Hamburg willing to take in prisoners

US President-elect Barack Obama made it clear last week that he wants to shutter the detention facility in Guantanamo Bay, Cuba, which holds 255 men arrested on suspicion of fighting for al-Qaeda or the Taliban.

Yet many of the men have languished in the detention center of the US Naval Base for years without being charged. About 50 are now thought to be innocent, but have not been released because they would face torture or death if sent back to their countries of origin. Yet many do not want to live in the United States.

Rights groups have calls on EU countries to offer asylum to Guantanamo detainees. German Chancellor Angela Merkel has long publicly advocated closing the camp for terror suspects, situated at a US navy base in Cuba.

Symbolbild Obama Guantanamo USA
Rights groups have welcomed Obama's plans to shutter GuantanamoImage: AP/DW

In a surprise move, Hamburg's interior minister Christoph Ahlhaus signaled on Monday that his state might be willing to take in Guantanamo prisoners. Ahlhaus told the Hamburger Abendblatt newspaper that prisoners who were shown to be innocent should be given the option of coming to Germany.

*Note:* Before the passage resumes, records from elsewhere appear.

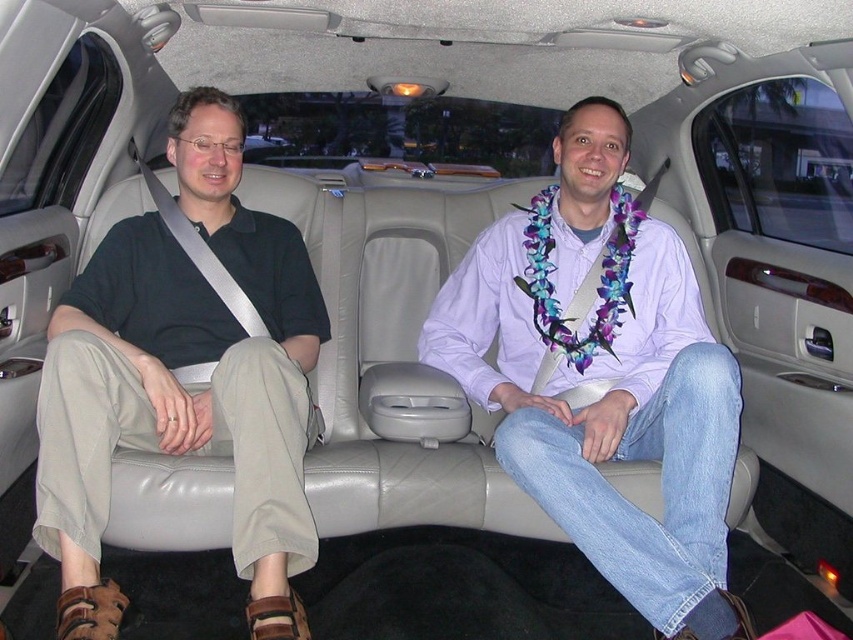
Between light purple shirt at center and dark green polo shirt at left, which one has less height?

Standing shorter between the two is dark green polo shirt at left.

Is light purple shirt at center positioned before dark green polo shirt at left?

No, it is not.

Identify the location of light purple shirt at center. (604, 378).

What are the coordinates of `light purple shirt at center` in the screenshot? It's located at (604, 378).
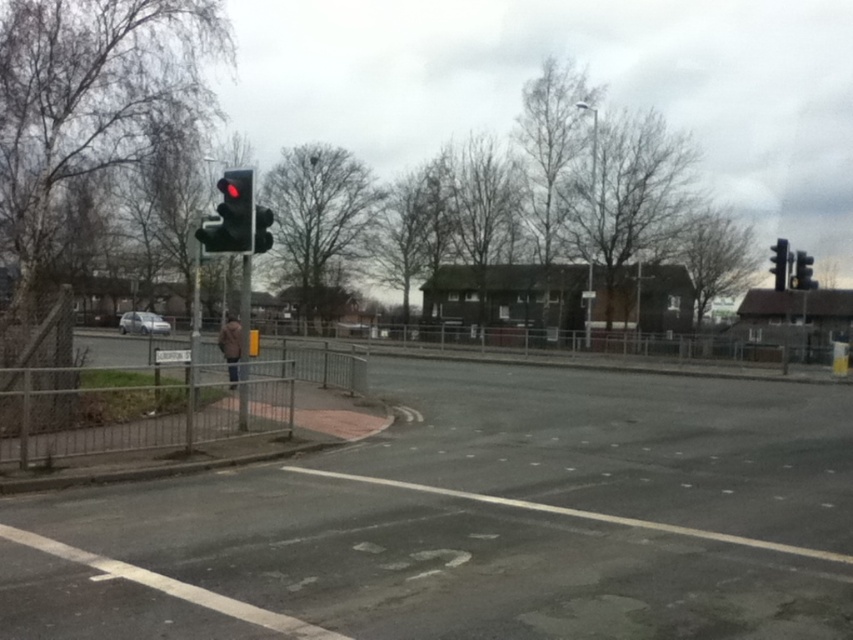
Question: Can you confirm if matte black traffic light at upper left is positioned to the left of metallic pole at left?

Choices:
 (A) no
 (B) yes

Answer: (A)

Question: Which of the following is the closest to the observer?

Choices:
 (A) silver metallic car at lower left
 (B) black glass traffic light at upper left

Answer: (B)

Question: Is black glass traffic light at upper left further to the viewer compared to metallic traffic light at right?

Choices:
 (A) yes
 (B) no

Answer: (B)

Question: Considering the real-world distances, which object is farthest from the white plastic street sign at upper center?

Choices:
 (A) metallic traffic light at right
 (B) yellow matte traffic light at right
 (C) silver metallic car at lower left
 (D) black glass traffic light at upper left

Answer: (C)

Question: Is metallic pole at left bigger than metallic traffic light at right?

Choices:
 (A) yes
 (B) no

Answer: (B)

Question: Which point appears closest to the camera in this image?

Choices:
 (A) (148, 323)
 (B) (804, 262)
 (C) (263, 246)
 (D) (167, 362)

Answer: (C)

Germany not "dumping ground"

Germans have been particularly interested in the plight of the Uighurs, a Muslim minority in Central Asia. Germany has a small Uighur community, many of whom live in Munich.

Hamburg's Ahlhaus and fellow Christian Democrat Guenter Nooke, the government's human rights envoy, are among the first high-ranking German politician to publicly call for Germany to consider taking in some of Guantanamo prisoners.

Even so, both politicians have been careful to say that Germany should not become a dumping ground for unwanted prisoners.

Ruprecht Polenz, chair of the foreign relations committee in the Bundestag, pointed out that just because a country wants to "get rid of someone" does not mean that person would automatically qualify for German asylum. Yet it could be enough if the Guantanamo prisoner had previously lived in Germany, Polenz said.